→ **Using the information**
1. Rename "Southern Pine" to "Yellow Pine" in the Southern Pine FAQ text, and write out the passage starting at "Here are answers" and ending at "Products Help Desk." with that change.
2. Write what comes next in the Southern Pine FAQ text, picking up after its final sentence.

-------- Text provided --------

Here are answers to some of the more frequently asked questions about Southern Pine. If you
don't find an answer to your question on our site or in these FAQs, please contact our Wood
Products Help Desk.
Southern Pine interior flooring
Lumber sizes were reduced by 1/8 inch in width and thickness during the 1970s, so the dimensions of pattern stock, such as flooring, cut from this lumber have also been reduced proportionally by 1/8th. Today, standard patterns of Southern Pine strip flooring (strip is anything under 4'') are cut in widths of 1 1/8, 2 1/8 or 3 1/8 inches on the face (less the tongue and groove). As a result, it may take some detective work to get what you need. You may be able to find a mill capable of producing a custom run, but it will be costly. Furthermore, if the flooring is heart pine, you will probably need to find some antique heart pine flooring for a genuine match, or to at least match color, experiment with stains. You will also need to specify flat grain or vertical grain. You may be able to find some heart pine boards and have a local custom millwork shop run them to pattern. Try the product database at Traditional-Building.com for a start.

-------- Available data --------

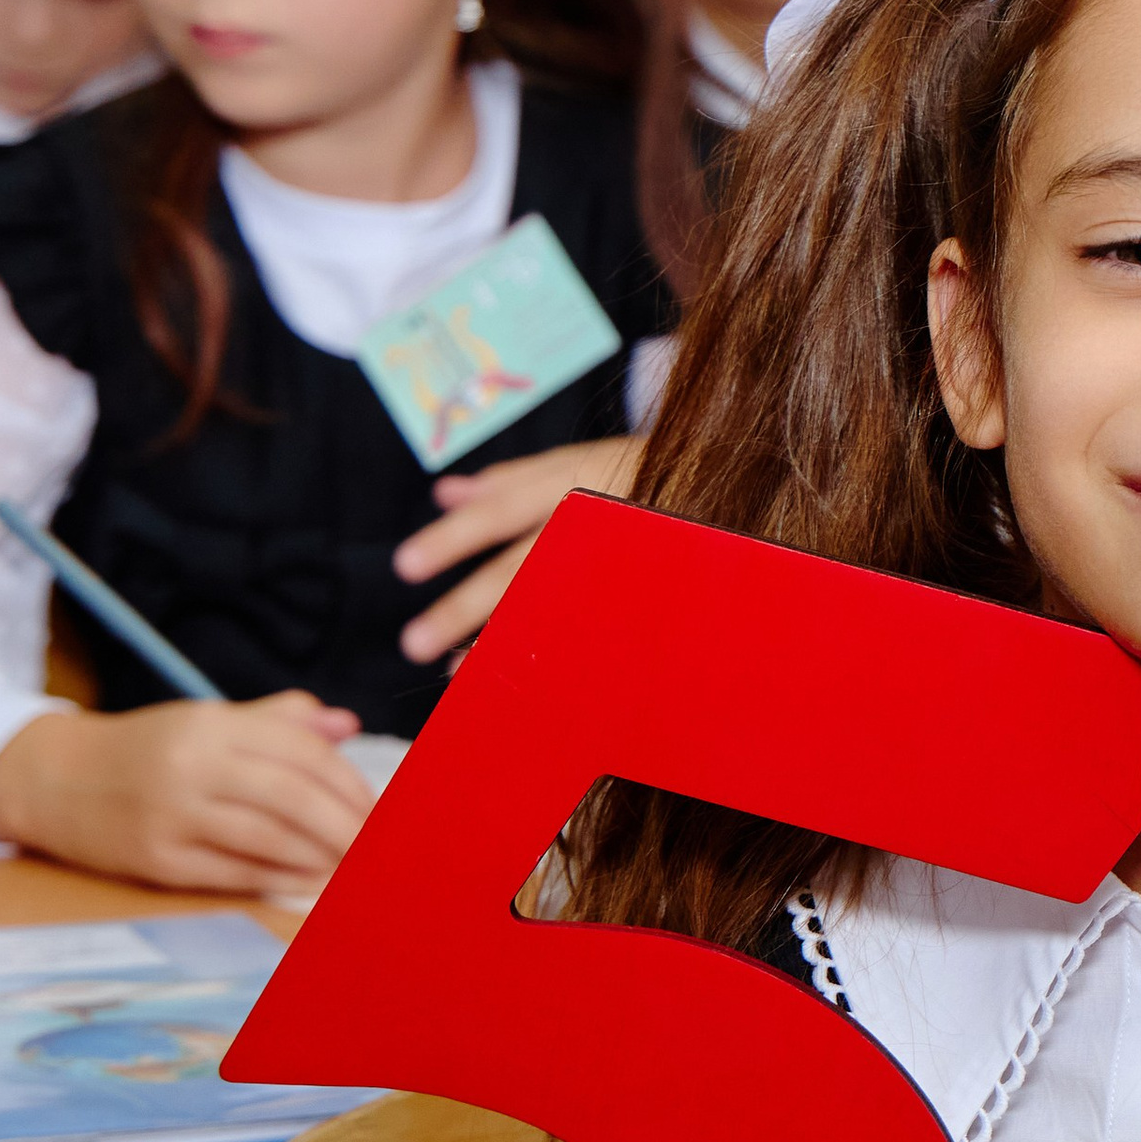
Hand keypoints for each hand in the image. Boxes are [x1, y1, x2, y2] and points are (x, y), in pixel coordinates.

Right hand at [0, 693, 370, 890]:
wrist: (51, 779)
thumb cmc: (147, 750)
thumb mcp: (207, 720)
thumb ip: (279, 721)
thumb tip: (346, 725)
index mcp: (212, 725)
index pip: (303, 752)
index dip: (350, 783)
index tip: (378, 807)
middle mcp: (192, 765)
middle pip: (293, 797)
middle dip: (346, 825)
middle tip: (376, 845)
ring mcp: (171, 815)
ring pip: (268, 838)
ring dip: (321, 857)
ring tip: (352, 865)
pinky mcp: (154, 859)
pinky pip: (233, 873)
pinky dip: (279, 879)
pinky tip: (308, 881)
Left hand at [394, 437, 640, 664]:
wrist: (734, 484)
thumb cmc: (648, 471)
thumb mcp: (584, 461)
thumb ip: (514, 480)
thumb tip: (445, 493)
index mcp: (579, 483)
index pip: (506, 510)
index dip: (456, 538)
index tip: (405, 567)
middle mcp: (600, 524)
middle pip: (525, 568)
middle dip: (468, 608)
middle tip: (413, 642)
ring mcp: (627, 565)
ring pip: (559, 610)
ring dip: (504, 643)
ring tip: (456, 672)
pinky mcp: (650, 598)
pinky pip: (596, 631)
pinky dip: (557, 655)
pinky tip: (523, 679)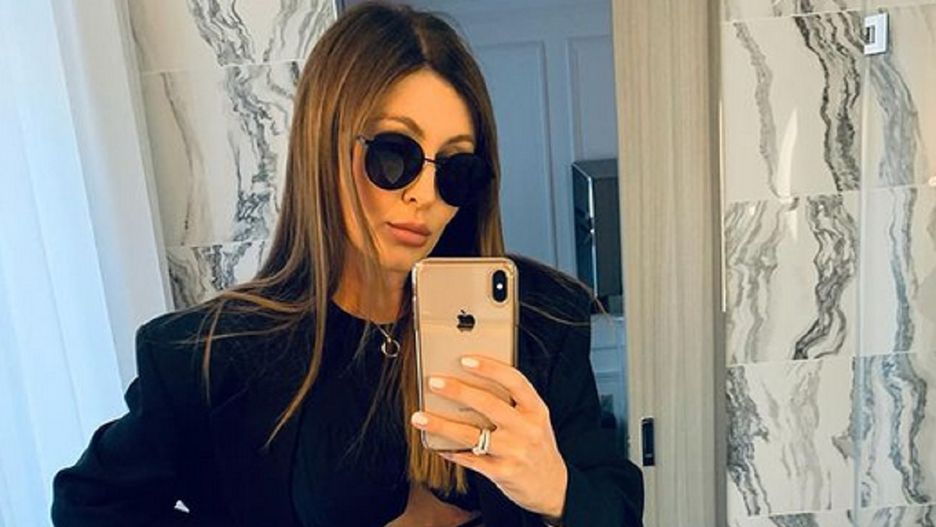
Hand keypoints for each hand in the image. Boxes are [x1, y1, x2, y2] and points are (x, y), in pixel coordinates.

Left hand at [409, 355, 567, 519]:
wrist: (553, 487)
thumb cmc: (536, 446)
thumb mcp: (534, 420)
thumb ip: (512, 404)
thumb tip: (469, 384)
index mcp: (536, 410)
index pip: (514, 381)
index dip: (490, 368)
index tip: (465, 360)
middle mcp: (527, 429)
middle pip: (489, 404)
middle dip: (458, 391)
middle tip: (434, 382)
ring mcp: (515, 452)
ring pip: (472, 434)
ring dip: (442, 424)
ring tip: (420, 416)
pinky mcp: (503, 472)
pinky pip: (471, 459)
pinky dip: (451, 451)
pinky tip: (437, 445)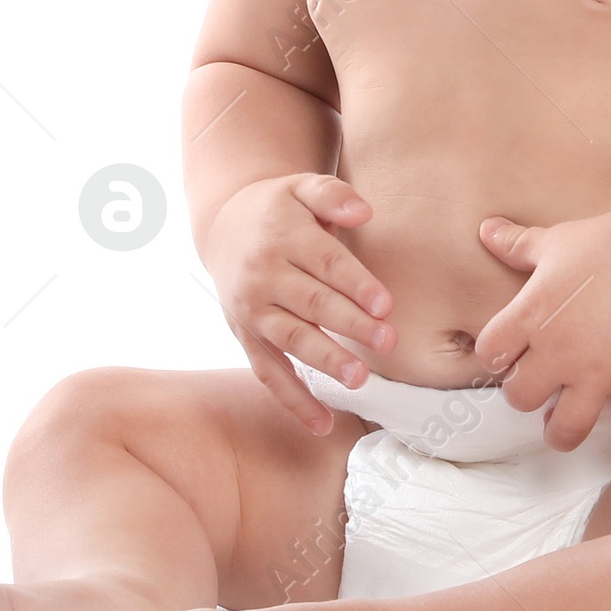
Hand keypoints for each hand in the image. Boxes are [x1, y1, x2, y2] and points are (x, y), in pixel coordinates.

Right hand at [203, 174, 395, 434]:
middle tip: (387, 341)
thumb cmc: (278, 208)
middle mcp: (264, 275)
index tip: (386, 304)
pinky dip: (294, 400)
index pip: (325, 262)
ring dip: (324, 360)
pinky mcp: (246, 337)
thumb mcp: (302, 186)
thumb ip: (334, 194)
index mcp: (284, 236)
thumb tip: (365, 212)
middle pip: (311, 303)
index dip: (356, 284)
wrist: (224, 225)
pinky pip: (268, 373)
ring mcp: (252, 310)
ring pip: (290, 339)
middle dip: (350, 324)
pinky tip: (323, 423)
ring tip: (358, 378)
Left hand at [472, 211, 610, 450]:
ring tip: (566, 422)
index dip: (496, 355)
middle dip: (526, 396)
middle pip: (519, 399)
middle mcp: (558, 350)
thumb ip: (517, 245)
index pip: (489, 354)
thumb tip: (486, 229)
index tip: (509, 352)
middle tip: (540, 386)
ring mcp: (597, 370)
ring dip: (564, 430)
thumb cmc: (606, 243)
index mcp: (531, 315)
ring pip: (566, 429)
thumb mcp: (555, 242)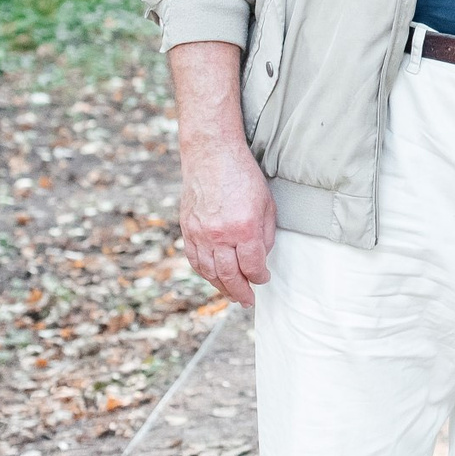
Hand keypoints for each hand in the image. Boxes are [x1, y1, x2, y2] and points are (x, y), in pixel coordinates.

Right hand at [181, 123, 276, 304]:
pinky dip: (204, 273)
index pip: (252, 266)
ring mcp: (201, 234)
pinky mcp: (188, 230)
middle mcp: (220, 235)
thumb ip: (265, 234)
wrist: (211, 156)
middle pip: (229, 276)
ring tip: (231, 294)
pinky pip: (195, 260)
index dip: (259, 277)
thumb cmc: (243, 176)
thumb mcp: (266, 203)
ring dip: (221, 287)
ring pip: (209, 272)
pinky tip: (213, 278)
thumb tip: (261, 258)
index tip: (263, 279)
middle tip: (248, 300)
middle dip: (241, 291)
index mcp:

--------

→ **Answers by task**
1.
Here are answers to some of the more frequently asked questions about Yellow Pine. If you
don't find an answer to your question on our site or in these FAQs, please contact our Wood
Products Help Desk.

2.
Another idea would be to replace all damaged boards in the visible living areas with good boards taken (carefully!) out of smaller rooms or closets (solves the color match and sizing problem), then install new flooring (stained to match) where the old was cannibalized. We recommend a professional installer anyway you go.
It is recommended that a protective sealer be applied to Southern Pine flooring. There are two types of sealers: penetrating sealers and surface sealers.
Penetrating sealers are floor waxes that prevent penetration of liquids and dirt into flooring. Do not use any floor wax product containing water. Read the wax label carefully to make certain it is suitable for wood floors.
Surface sealers are finishes that do not penetrate the wood-wearing surface, but create a wood-bonding surface layer. Types of surface sealers include polyurethanes, moisture cured urethanes and acid-cured urethanes. Polyurethanes are available in both oil and water-based formulations and offer excellent resistance to wear. Polyurethanes tend to yellow as they age, slightly tinting the floor finish. Moisture-cured urethanes are the hardest of the surface sealers and are extremely prone to finishing errors. Applying these under the supervision of an experienced floor-finishing professional is recommended. Acid-cured urethanes, also known as ''Swedish-finishes'' provide a clearer and somewhat harder surface than polyurethanes.
Due to the technical nature of the application of such finishes, we recommend consulting a floor-finishing expert. Refer to the guidance in A Guide to Southern Pine Flooring. Also see the National Wood Flooring Association website for more information.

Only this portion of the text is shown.